The memo wasn’t the first time his conspiratorial views were made public.

In an appearance on Sean Hannity’s radio show on August 3, 2016, Higgins attacked Khizr Khan, the Pakistani American father of U.S. Army Captain Humayun Khan, who was killed in the 2004 Iraq War Khan criticized Trump’s proposed ban on Muslim immigration during a speech at the Democratic National Convention. Higgins came out swinging, launching a series of unsubstantiated attacks at Khan as well as all Muslim Americans.

Higgins said:

This guy Khan was a hanging curveball for folks that are working in the terrorism community who are knowledgeable on this.
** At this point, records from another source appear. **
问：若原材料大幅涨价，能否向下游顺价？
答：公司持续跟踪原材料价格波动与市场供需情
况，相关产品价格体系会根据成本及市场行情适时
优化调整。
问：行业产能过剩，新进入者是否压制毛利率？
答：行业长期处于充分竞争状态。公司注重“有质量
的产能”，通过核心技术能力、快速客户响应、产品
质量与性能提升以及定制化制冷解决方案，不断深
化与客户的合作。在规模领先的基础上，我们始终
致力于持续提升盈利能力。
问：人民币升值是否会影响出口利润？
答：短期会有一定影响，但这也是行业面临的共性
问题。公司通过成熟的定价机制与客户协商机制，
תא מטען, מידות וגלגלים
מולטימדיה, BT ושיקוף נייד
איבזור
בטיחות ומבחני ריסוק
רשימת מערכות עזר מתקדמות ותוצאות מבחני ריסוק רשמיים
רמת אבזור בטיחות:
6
He is a hijrah enabler. He is [Muslim Brotherhood affiliated]. He is a sharia supplicant. He is a registered agent of the Kingdom of Saudi Arabia. And he has ties to the Clinton Foundation through his law firm. This was a hanging curveball that we need to hit it out of the park when it comes out and keep tying him back to Hillary.
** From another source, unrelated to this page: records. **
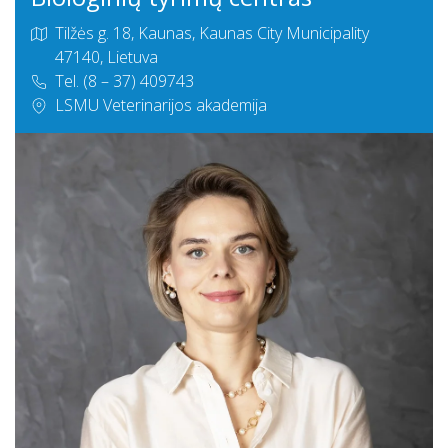
Tilžės g. 18, Kaunas, Kaunas City Municipality
47140, Lietuva
Tel. (8 – 37) 409743
LSMU Veterinarijos akademija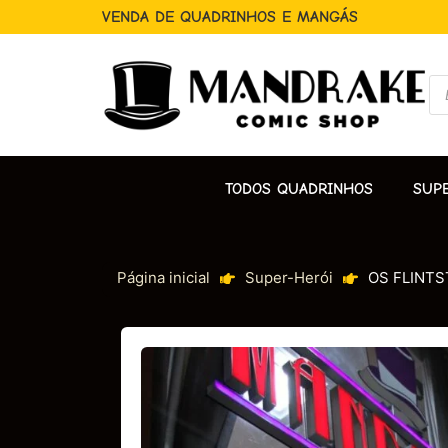
VENDA DE QUADRINHOS E MANGÁS
TODOS QUADRINHOS
SUP
Página inicial
Super-Herói
OS FLINTS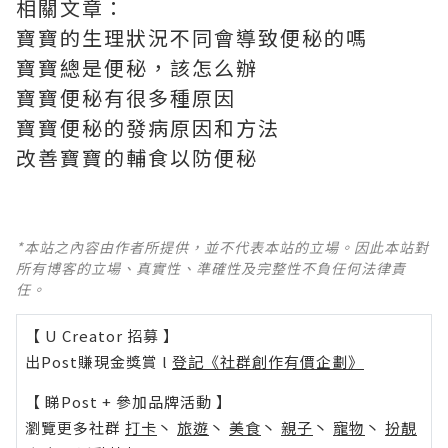
相關文章：
寶寶的生理狀況不同會導致便秘的嗎
寶寶總是便秘，該怎么辦
寶寶便秘有很多種原因
寶寶便秘的發病原因和方法
改善寶寶的輔食以防便秘
*本站之內容由作者所提供，並不代表本站的立場。因此本站對
所有博客的立場、真實性、準確性及完整性不負任何法律責
任。
【 U Creator 招募 】
出Post賺現金獎賞 l
登記《社群創作有價企劃》
【 睇Post + 參加品牌活動 】
瀏覽更多社群
打卡
丶
旅遊
丶
美食
丶
親子
丶
寵物
丶
扮靚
“Hijrah,” “Shariah supplicant,” and affiliating political enemies with the Muslim Brotherhood are all buzzwords and well-worn strategies of anti-Muslim advocates at the Center for Security Policy and other groups seeking to demonize Muslims, a religious group that comprises only 1% of the U.S. population. Higgins claims of Khan’s ties to Saudi Arabia and the Clinton foundation are factually inaccurate and have been thoroughly debunked.

But Higgins didn’t stop with attacks on Khan. He went on to claim that “More Muslim Americans have been killed fighting for ISIS than have been killed fighting for the United States since 9/11.”
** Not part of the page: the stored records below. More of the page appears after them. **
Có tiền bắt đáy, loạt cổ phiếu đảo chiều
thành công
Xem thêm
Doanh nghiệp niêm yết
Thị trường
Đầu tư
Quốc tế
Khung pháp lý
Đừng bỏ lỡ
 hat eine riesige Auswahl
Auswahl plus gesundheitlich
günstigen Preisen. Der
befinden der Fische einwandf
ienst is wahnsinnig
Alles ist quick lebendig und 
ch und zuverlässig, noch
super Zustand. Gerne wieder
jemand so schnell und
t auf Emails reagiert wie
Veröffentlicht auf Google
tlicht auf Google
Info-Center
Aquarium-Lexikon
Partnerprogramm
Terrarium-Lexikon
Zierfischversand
The available facts don’t support Higgin’s claim. In March 2016, NBC News “identified at least 15 American citizens or residents who have joined ISIS overseas” and noted that:

They fit no particular pattern. Some are from poor Muslim immigrant families. Others had what can be described as privileged backgrounds. Three have Somali backgrounds. One was a Latino convert to Islam. They lived in small towns and cities in New York, Texas, California and places in between.

NBC reported that “American law enforcement officials estimate that roughly 250 Americans have tried to join ISIS.”

A New York Times article on Muslims in the military, published one day before Higgins radio appearance, said that “3,939 troops currently list their faith as Islam, according to Pentagon.” The article stated, “The Pentagon does not track how many Muslim troops have died in combat since 2001, but they have served in all branches—as officers, combat troops, interpreters and intelligence gatherers.”

The fact that there were 250 Americans who had tried to join the Islamic State (ISIS or IS), and only 15 succeeded, while there were 3,939 Muslim soldiers at the time of Higgins’s comments makes his claim that more Muslim-Americans have died fighting for IS than in the U.S. military appear factually impossible—unless all 15 American citizens who joined IS were killed in combat and fewer than 15 Muslim American soldiers have died since 9/11,

Higgins went on to take even further liberties with facts, suggesting that Muslim Americans side more often with terrorist groups than the U.S. military, saying:

Almost three times as many Muslim Americans have been killed fighting for foreign terrorist organizations in Syria, Iraq, Yemen, Somalia, Pakistan, since 9/11 than fighting for the USA.

Two-hundred more Muslims Americans have tried to fight for ISIS.

Higgins never cites any data and Hannity doesn’t challenge his claim that Muslim-Americans fight more often with terrorist groups than the U.S. military.

Higgins wound up his interview by attacking Khan again, suggesting that he was part of a subversive movement and cryptically referring to the “wider mission of the Islamic movement.” He said:

What you saw was Khan executing a sophisticated form of information warfare. All respect to his son but there are a lot of questions about Mr. Khan and his affiliations that tie right into the wider mission of the Islamic movement.

Higgins’s memo on globalists, bankers, the “deep state,” and Islamists may have been the document that ultimately got him fired, but his conspiratorial and anti-Muslim views were in plain sight nearly a year before he was kicked off the NSC.